Next step on my search was #4 on the Smithsonian list: “Go to the Library.” I live in Plympton, Massachusetts, a town much smaller than its more famous neighbor Plymouth. There are cities in America founded more than a century after Plympton’s date of incorporation, 1707, with populations over a million. After almost three centuries, Plympton has 2,634 residents. Rapid growth has not been a major problem. Between 1790 and 1960 the town actually lost population. Consequently, not much has been written about it. Her most famous native was Deborah Sampson, the only woman to serve in the Revolutionary War. But that was a long time ago.
I was already in possession of what appears to be the only true Plympton title, Eugene Wright’s two-volume Tales of Old Plympton. This isn’t really a book, but a collection of 500+ columns Wright wrote for the local weekly newspaper, mostly back in the 1960’s. The result is a lot of disjointed stories that need more background to glue them together. I found that there were a lot of Parkers in town in the 1700’s and 1800’s, many of whom were quite successful. Unfortunately, there was precious little about Gustavus or his family. Nor could I be certain he was one of the same Parkers.
However, the Plympton Public Library did have two other sources of information that were most helpful. One was a series of town records from the 18th and 19th centuries. From this I was able to trace Gustavus’ family back five generations. It started in Plympton with his great-great grandfather Johnathan, who came to town to serve as the second pastor of the local church. None of his descendants would serve as ministers, but many would become very successful in business. Some would move away to achieve their success, others would stay. By the turn of the century (and we’re talking 1800 here), they had already set up mills along the Winnetuxet River, just down the street from my house.

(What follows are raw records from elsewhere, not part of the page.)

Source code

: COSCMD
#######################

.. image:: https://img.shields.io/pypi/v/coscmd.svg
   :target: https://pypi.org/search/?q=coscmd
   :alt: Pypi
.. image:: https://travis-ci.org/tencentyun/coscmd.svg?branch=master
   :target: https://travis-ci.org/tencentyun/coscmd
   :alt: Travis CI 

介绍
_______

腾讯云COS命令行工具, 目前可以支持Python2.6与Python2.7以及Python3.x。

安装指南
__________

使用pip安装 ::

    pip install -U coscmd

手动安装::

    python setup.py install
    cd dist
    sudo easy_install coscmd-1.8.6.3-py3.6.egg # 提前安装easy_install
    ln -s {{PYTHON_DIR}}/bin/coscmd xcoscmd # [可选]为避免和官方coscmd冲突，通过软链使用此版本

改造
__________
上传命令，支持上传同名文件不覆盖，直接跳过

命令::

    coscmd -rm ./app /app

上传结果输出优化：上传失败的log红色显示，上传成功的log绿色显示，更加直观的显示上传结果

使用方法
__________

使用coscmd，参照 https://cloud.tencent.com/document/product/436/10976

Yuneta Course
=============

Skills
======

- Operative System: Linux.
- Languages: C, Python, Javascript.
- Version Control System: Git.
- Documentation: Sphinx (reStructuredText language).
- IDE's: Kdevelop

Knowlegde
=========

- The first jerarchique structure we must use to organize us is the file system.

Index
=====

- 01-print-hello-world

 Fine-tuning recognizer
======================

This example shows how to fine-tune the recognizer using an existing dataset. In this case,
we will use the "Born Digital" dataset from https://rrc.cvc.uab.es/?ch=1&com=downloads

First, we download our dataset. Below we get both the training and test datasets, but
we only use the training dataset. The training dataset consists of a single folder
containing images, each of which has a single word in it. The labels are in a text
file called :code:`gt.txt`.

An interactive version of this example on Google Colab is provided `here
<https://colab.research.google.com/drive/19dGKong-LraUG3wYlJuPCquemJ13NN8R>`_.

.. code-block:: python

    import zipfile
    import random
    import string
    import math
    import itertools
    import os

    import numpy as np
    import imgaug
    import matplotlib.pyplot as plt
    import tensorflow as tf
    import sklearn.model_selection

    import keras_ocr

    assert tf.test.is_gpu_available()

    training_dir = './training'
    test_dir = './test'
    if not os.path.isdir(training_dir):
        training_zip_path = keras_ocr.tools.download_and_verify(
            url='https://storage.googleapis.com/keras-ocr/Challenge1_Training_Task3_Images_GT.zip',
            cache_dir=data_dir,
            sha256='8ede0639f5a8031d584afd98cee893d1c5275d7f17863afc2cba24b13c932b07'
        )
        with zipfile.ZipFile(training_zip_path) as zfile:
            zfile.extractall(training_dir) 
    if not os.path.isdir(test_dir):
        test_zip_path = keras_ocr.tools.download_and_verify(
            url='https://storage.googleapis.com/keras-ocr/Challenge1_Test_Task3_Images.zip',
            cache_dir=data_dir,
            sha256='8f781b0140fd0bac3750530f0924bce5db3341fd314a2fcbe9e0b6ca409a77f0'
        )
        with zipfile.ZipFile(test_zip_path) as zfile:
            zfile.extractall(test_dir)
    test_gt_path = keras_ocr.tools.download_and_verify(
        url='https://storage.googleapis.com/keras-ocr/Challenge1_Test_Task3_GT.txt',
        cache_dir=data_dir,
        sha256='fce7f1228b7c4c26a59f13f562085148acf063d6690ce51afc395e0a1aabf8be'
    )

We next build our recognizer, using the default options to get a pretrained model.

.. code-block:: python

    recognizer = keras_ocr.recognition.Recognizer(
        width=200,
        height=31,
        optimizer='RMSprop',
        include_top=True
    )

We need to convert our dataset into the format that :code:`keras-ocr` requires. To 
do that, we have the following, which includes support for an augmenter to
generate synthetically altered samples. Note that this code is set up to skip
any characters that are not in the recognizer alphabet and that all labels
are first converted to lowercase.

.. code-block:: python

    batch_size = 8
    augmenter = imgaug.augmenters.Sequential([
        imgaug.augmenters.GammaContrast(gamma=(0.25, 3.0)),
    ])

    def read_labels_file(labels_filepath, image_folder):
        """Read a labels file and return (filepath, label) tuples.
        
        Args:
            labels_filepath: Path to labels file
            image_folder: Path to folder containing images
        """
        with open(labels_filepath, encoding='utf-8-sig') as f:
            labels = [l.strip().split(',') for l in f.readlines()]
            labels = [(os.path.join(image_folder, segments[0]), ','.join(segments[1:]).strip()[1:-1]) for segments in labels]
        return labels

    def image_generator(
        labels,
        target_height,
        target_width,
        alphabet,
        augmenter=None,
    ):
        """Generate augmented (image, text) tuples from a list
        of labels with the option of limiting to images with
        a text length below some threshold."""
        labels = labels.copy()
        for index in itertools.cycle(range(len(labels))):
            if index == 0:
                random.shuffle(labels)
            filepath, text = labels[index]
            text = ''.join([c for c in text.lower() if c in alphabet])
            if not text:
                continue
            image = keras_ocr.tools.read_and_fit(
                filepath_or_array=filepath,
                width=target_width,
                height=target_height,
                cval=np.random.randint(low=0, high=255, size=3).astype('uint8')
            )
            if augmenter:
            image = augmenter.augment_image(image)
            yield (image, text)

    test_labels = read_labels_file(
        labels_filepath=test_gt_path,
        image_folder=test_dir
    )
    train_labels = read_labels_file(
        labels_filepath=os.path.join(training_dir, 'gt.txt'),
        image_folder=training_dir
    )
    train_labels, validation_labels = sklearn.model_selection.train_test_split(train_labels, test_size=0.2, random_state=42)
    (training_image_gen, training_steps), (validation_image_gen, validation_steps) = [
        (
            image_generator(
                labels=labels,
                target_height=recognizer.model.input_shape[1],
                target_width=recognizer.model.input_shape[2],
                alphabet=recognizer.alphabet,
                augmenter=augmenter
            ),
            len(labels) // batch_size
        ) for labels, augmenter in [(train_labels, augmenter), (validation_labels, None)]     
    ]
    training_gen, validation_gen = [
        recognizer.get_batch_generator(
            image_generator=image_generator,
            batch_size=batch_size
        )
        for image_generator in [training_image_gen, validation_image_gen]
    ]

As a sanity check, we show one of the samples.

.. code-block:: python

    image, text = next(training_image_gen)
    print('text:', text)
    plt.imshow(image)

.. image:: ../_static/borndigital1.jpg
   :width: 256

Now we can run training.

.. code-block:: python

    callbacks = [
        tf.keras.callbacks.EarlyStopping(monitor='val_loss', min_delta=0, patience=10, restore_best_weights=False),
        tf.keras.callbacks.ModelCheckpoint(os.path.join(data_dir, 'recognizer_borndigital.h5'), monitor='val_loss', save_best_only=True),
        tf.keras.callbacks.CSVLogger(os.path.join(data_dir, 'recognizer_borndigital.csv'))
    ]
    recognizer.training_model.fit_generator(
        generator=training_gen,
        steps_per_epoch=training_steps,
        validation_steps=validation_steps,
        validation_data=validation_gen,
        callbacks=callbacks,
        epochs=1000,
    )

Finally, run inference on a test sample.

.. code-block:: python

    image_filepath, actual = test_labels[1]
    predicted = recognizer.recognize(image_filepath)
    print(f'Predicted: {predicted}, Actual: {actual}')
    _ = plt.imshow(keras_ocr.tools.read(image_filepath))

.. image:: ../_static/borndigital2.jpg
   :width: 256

I’ve jumped ahead here. Not all of this information is in the town records. However, I did find one unexpected source in the library. It turns out Wright did attempt to write a true history of Plympton. He never found a publisher, nor did he ever get his history very well organized, but he did create a manuscript, and that manuscript resides in the Plympton Public Library. It was from this document that I was able to learn a little more about Gustavus’ ancestors.